> _WHAT IS NEEDED_
An exact reproduction of the lines below, from the first through the one with "(181, 377) none -> [249,869,260,878] o", is the whole answer; pictures have no place in it.

> _ENTRIES SUPPLIED_
------------------------------------------------------------------------

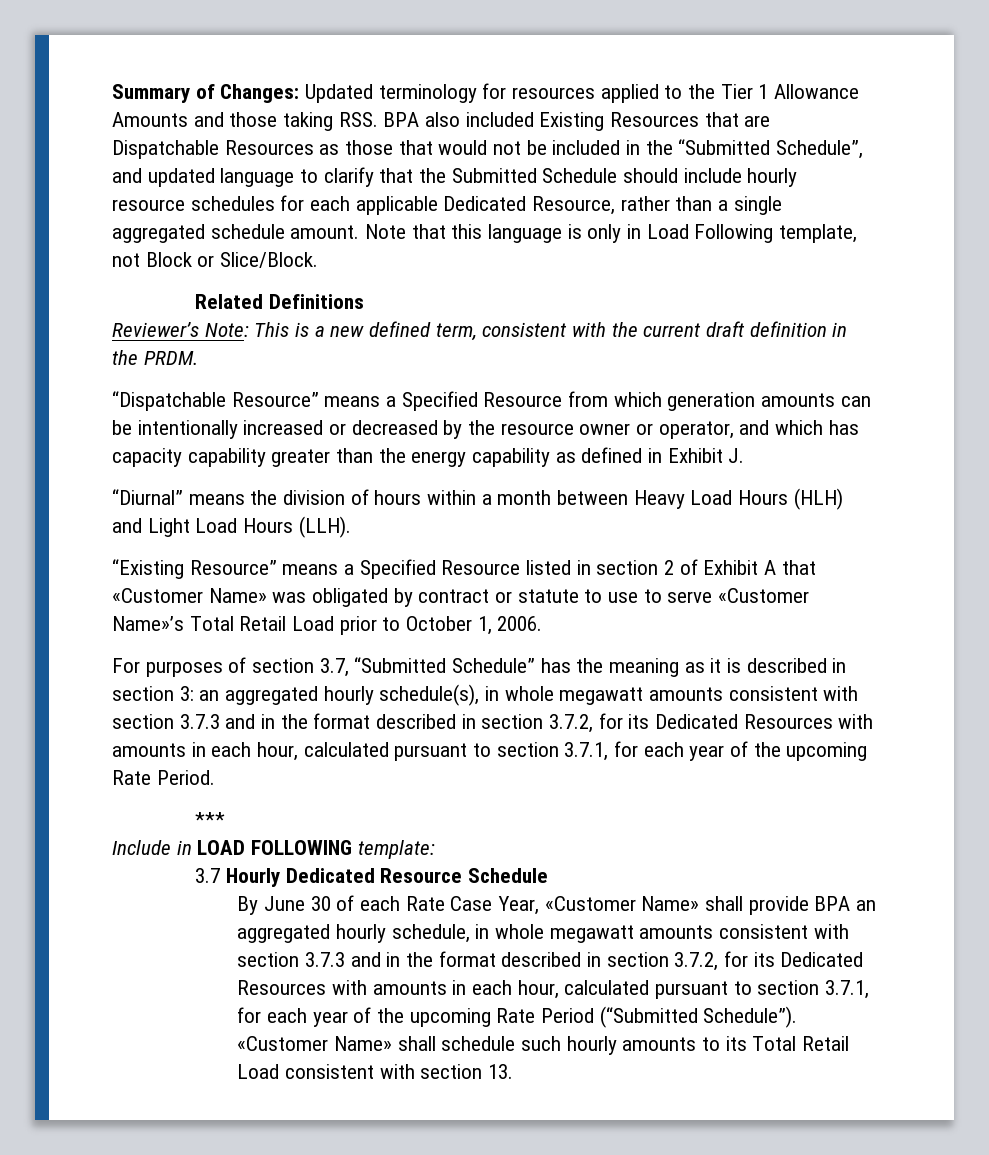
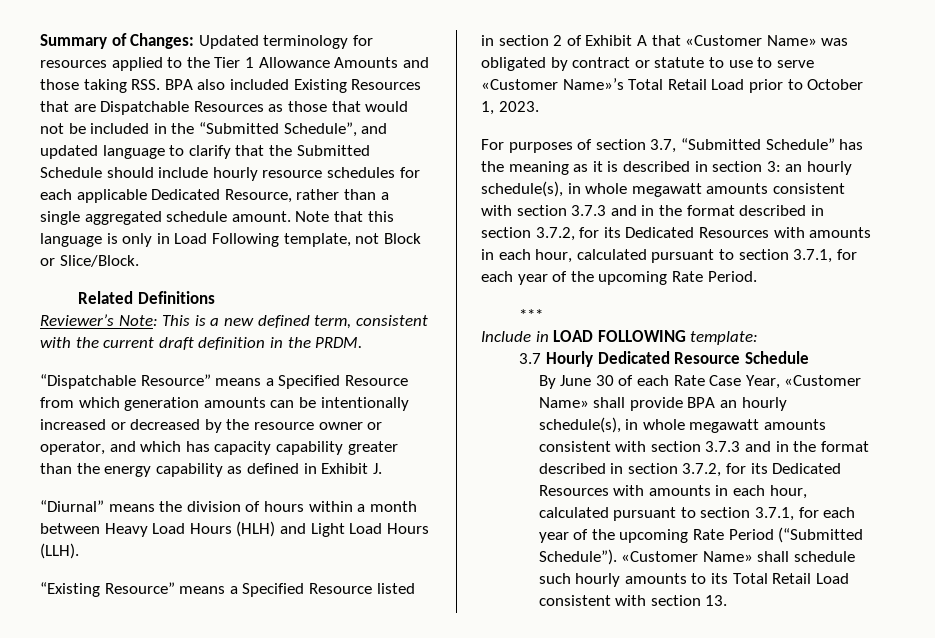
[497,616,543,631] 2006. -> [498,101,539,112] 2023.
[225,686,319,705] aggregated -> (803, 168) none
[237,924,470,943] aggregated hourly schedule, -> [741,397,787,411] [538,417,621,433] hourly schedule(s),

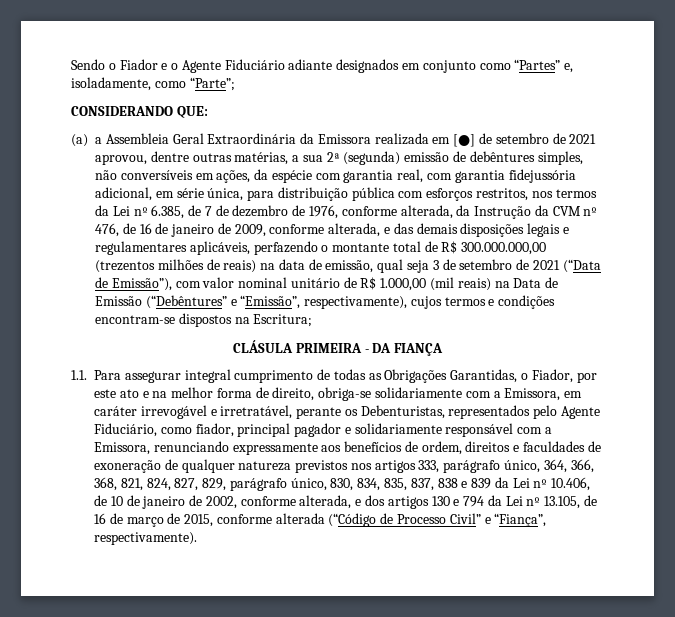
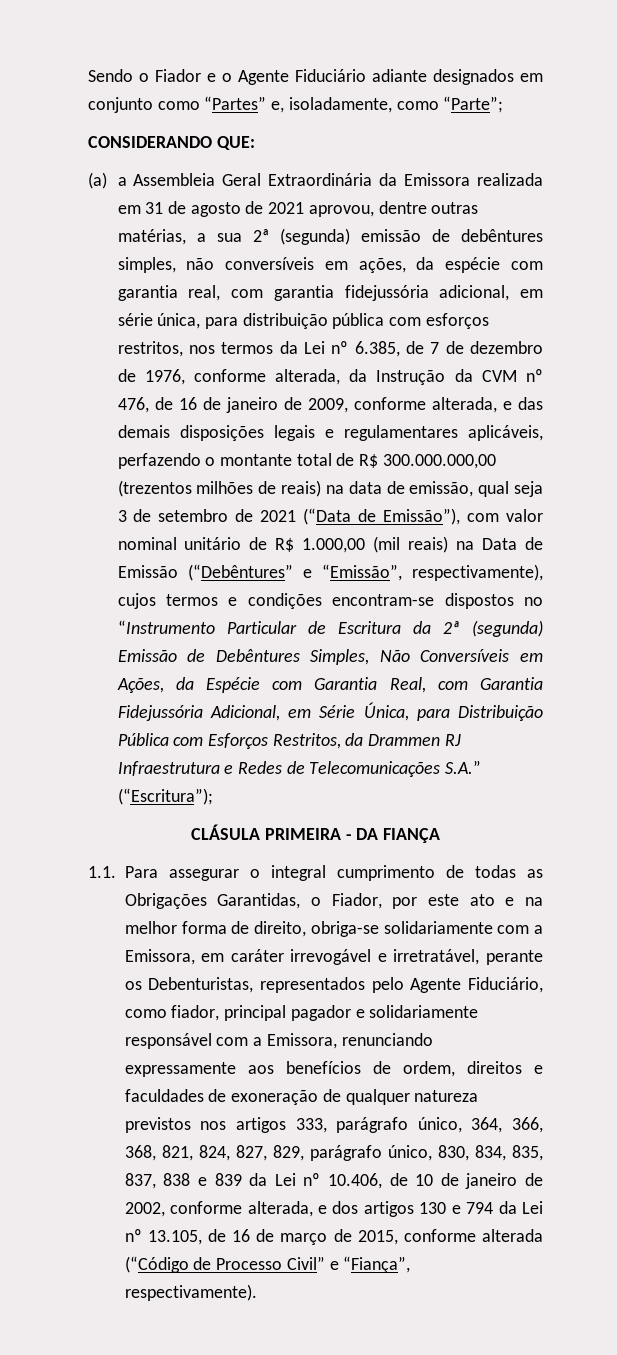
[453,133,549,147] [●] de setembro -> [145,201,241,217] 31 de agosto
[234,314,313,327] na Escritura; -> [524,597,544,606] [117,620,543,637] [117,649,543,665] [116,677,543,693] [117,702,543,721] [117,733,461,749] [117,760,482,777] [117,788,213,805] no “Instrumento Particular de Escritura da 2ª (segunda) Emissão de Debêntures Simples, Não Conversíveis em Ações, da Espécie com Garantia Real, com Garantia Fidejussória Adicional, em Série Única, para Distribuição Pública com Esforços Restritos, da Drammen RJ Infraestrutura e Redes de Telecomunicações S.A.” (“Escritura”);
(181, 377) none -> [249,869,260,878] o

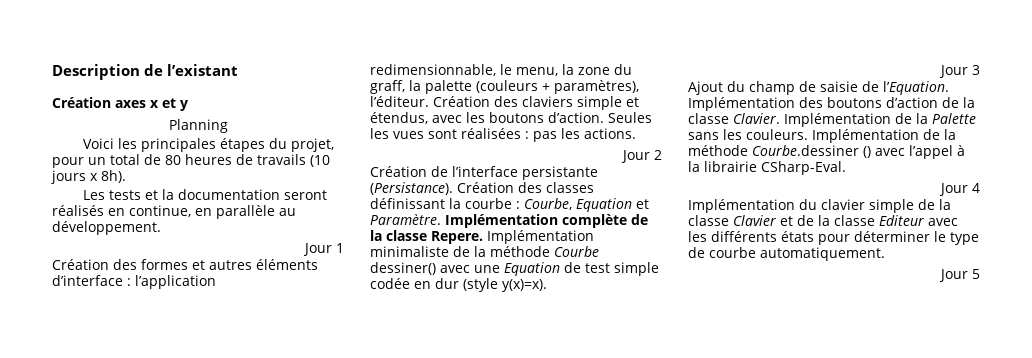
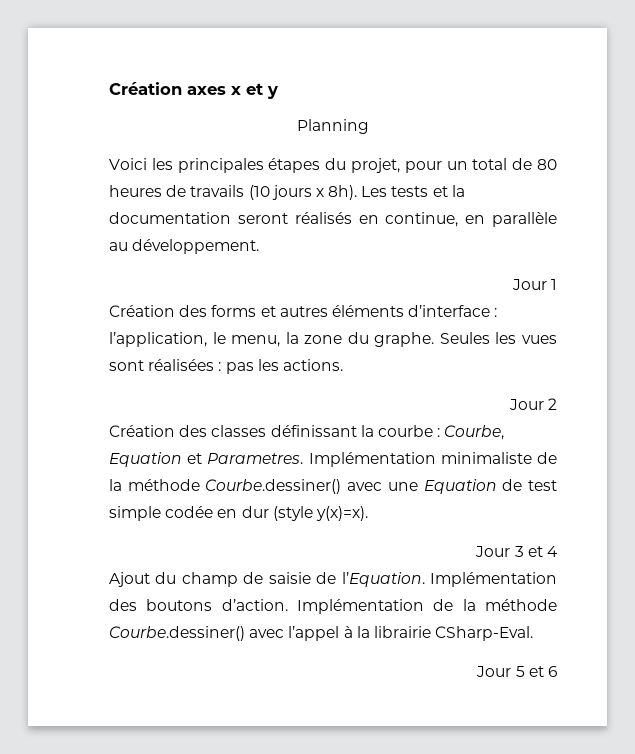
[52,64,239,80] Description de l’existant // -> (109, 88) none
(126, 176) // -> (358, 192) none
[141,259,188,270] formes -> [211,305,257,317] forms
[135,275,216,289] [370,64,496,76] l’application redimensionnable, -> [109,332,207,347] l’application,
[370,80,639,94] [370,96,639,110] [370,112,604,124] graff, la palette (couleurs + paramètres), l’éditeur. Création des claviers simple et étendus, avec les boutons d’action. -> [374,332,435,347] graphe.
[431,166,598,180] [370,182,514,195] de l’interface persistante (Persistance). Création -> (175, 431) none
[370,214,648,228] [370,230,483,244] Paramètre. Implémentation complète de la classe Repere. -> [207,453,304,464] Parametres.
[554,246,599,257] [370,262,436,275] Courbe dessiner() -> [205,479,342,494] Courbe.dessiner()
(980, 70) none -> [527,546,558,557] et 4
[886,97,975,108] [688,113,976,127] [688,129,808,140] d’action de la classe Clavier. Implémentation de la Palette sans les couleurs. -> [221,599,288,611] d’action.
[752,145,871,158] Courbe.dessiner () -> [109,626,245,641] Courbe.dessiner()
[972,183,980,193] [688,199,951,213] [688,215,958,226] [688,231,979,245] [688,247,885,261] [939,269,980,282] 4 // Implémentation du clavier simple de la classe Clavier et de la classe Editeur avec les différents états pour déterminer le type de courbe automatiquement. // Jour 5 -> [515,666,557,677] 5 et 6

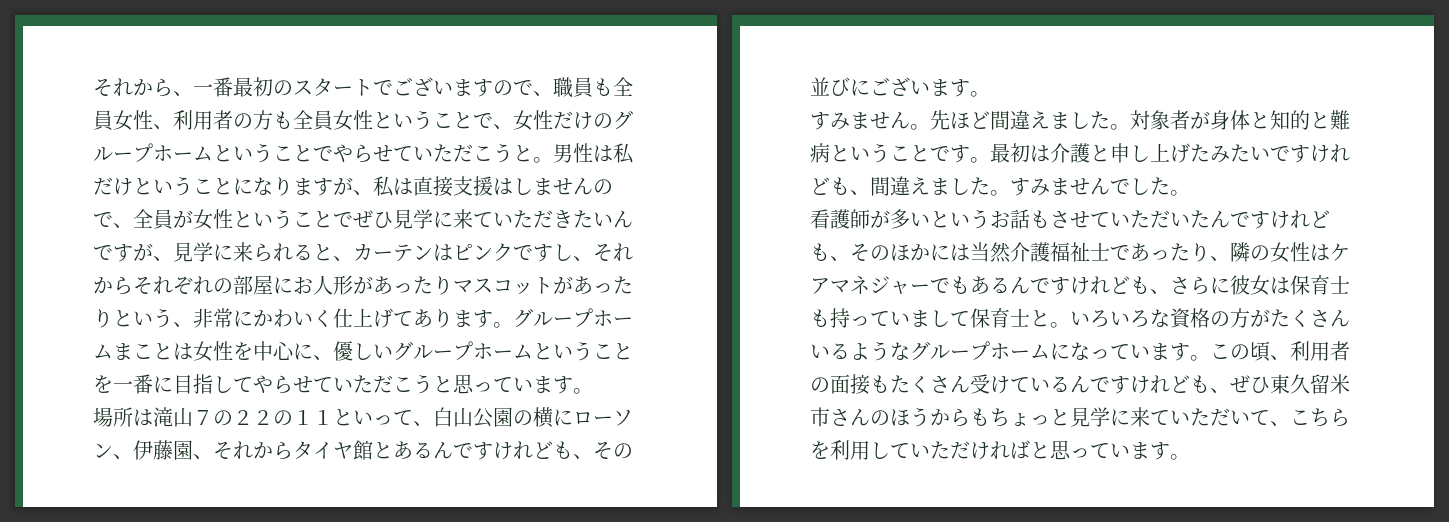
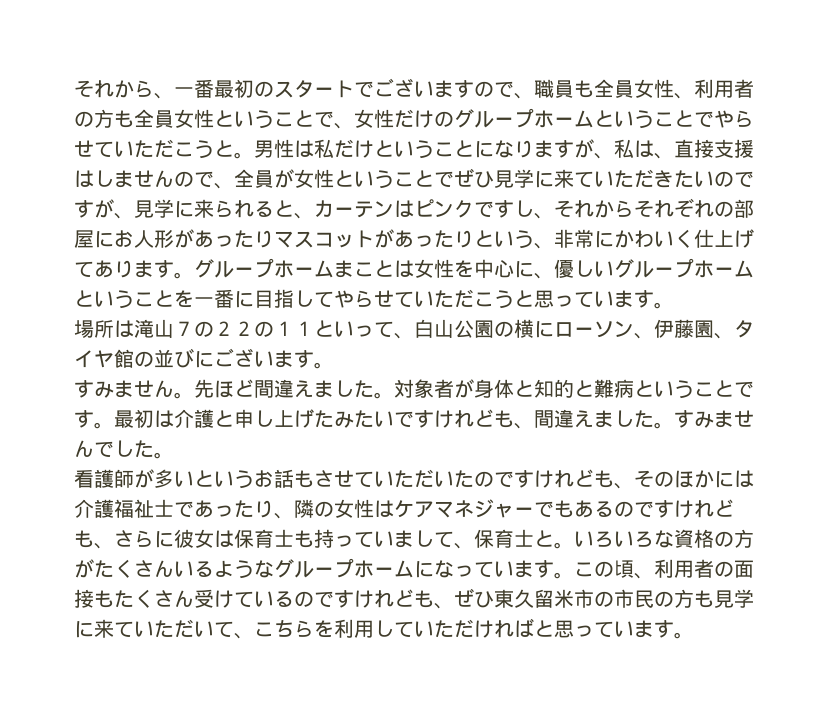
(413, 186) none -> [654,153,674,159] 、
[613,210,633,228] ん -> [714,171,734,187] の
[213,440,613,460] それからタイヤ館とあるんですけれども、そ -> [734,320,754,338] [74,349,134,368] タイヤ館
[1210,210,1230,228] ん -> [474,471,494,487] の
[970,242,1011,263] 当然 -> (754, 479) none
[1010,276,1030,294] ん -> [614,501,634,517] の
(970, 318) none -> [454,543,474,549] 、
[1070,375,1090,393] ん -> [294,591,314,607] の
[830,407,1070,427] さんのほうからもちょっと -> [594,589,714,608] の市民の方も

------------------------------------------------------------------------

> _SOLUTION BELOW_
[497,616,543,631] 2006. -> [498,101,539,112] 2023.
[225,686,319,705] aggregated -> (803, 168) none
[237,924,470,943] aggregated hourly schedule, -> [741,397,787,411] [538,417,621,433] hourly schedule(s),

[453,133,549,147] [●] de setembro -> [145,201,241,217] 31 de agosto
[234,314,313,327] na Escritura; -> [524,597,544,606] [117,620,543,637] [117,649,543,665] [116,677,543,693] [117,702,543,721] [117,733,461,749] [117,760,482,777] [117,788,213,805] no “Instrumento Particular de Escritura da 2ª (segunda) Emissão de Debêntures Simples, Não Conversíveis em Ações, da Espécie com Garantia Real, com Garantia Fidejussória Adicional, em Série Única, para Distribuição Pública com Esforços Restritos, da Drammen RJ Infraestrutura e Redes de Telecomunicações S.A.” (“Escritura”);
(181, 377) none -> [249,869,260,878] o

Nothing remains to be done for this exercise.